In North Carolina, it is not being handled as one. Instead, lawmakers, if anything, are making the crisis worse. The Republican-led General Assembly’s response to gun violence is more guns. A law that took effect in 2013 made it legal to carry a gun in the state’s restaurants, bars, parks, public schools and state universities.
President Trump argues that teachers should be armed. But teachers, who know more about schools than the president, roundly reject that idea. An Elon University/News & Observer/Charlotte Observer poll of North Carolina teachers found 78 percent think arming teachers is a bad idea. If allowed to carry guns into their schools, 74 percent of teachers said they wouldn’t. Most teachers (68 percent) said arming teachers would make it more likely that guns would fall into the wrong hands.
Reducing the toll
No, more guns are not the answer. The answer, to borrow a term from the Second Amendment, is to make access to guns “well regulated.” Changes that would serve that goal include these:
• Require universal criminal and mental health background checks for any gun purchase, including guns sold at gun shows. A background check and gun licensing law passed in Connecticut after Sandy Hook was followed by a 40 percent drop in gun homicides and a 15 percent reduction in gun suicides.
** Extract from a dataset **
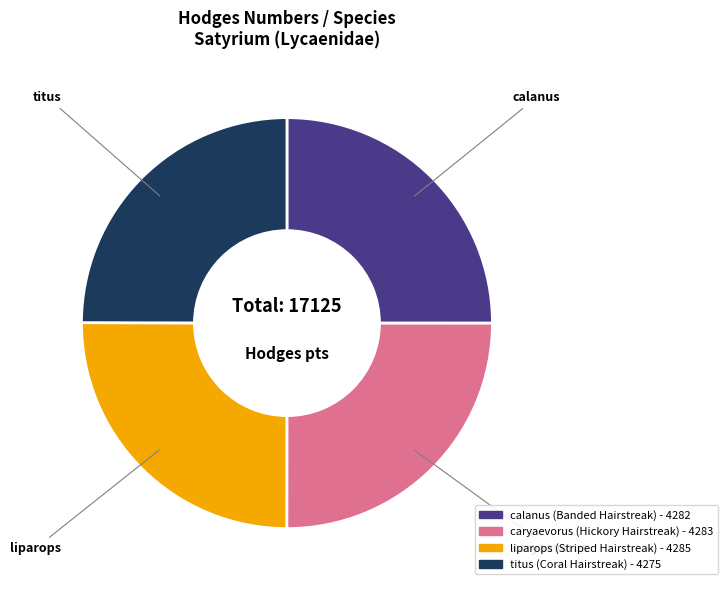

The caryaevorus slice represents 38% of the pie. True or false?

False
• Impose a permanent ban on the private sale of assault-style rifles.
• Raise the age requirement for all gun and rifle purchases to 21, limit the size of ammunition clips and ban the private sale of hollow-tip, armor-piercing bullets.
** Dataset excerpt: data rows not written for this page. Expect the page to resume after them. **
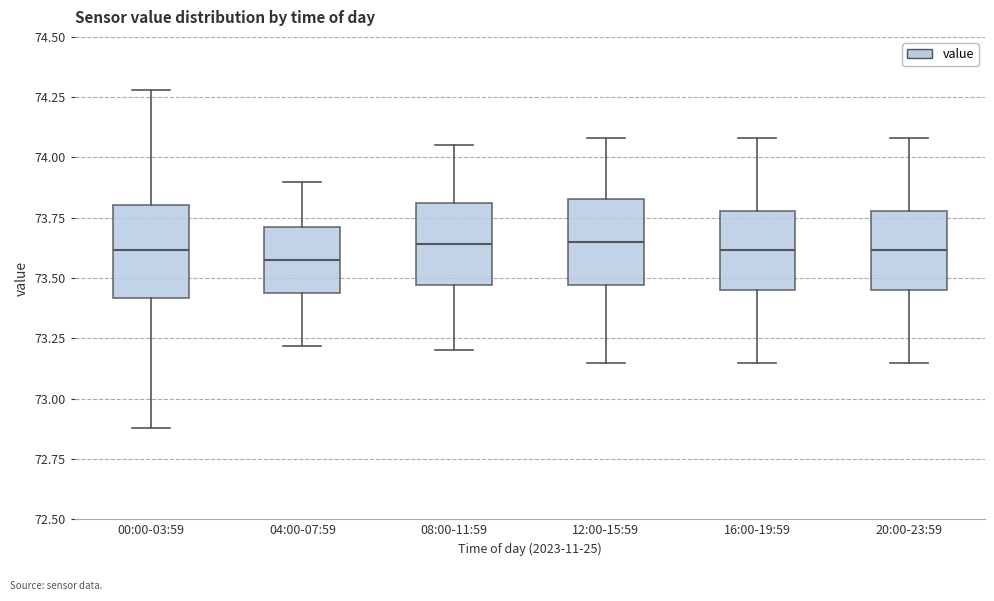

Reading left to right, transcribe this box plot: for each box, give where its median line is, the range the box spans, and where its two whiskers end, as read against the y-axis. The values are not printed on the chart, so give them approximately, as read against the axis.

00:00-03:59: median 73.60, box 73.40 to 73.80, whiskers 72.90 to 74.30
04:00-07:59: median 73.60, box 73.45 to 73.70, whiskers 73.20 to 73.90
08:00-11:59: median 73.65, box 73.45 to 73.80, whiskers 73.20 to 74.05
12:00-15:59: median 73.65, box 73.45 to 73.85, whiskers 73.15 to 74.10
16:00-19:59: median 73.60, box 73.45 to 73.80, whiskers 73.15 to 74.10
20:00-23:59: median 73.60, box 73.45 to 73.80, whiskers 73.15 to 74.10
• Pass in a “red flag” law proposed by state Rep. Marcia Morey, a former judge, that would allow authorities in North Carolina to remove guns from people found to be a danger to themselves or others.
• Increase spending on mental health services (suicide is the leading cause of gun deaths) and increase the number of nurses and counselors in public schools.
• Reduce the supply of guns by initiating a national buyback of firearms as was done in Australia.
• Repeal the legal provision that effectively bars the Centers for Disease Control and Prevention from researching gun violence.
Beyond all these changes, the Supreme Court must clarify the meaning and identify the limits of the Second Amendment. The right to bear arms is in the Constitution, but it is one right among many in a founding document that seeks above all else to “insure domestic Tranquility, provide for the common defence, promote the general Welfare and secure the Blessings of Liberty to ourselves and our Posterity.”
Clearly the framers of the Constitution and the authors of the Second Amendment did not intend to secure those blessings by having more than 33,000 Americans die annually from gun violence – with more than 12,000 of those deaths homicides.
It’s up to us, the survivors, to secure those blessings now.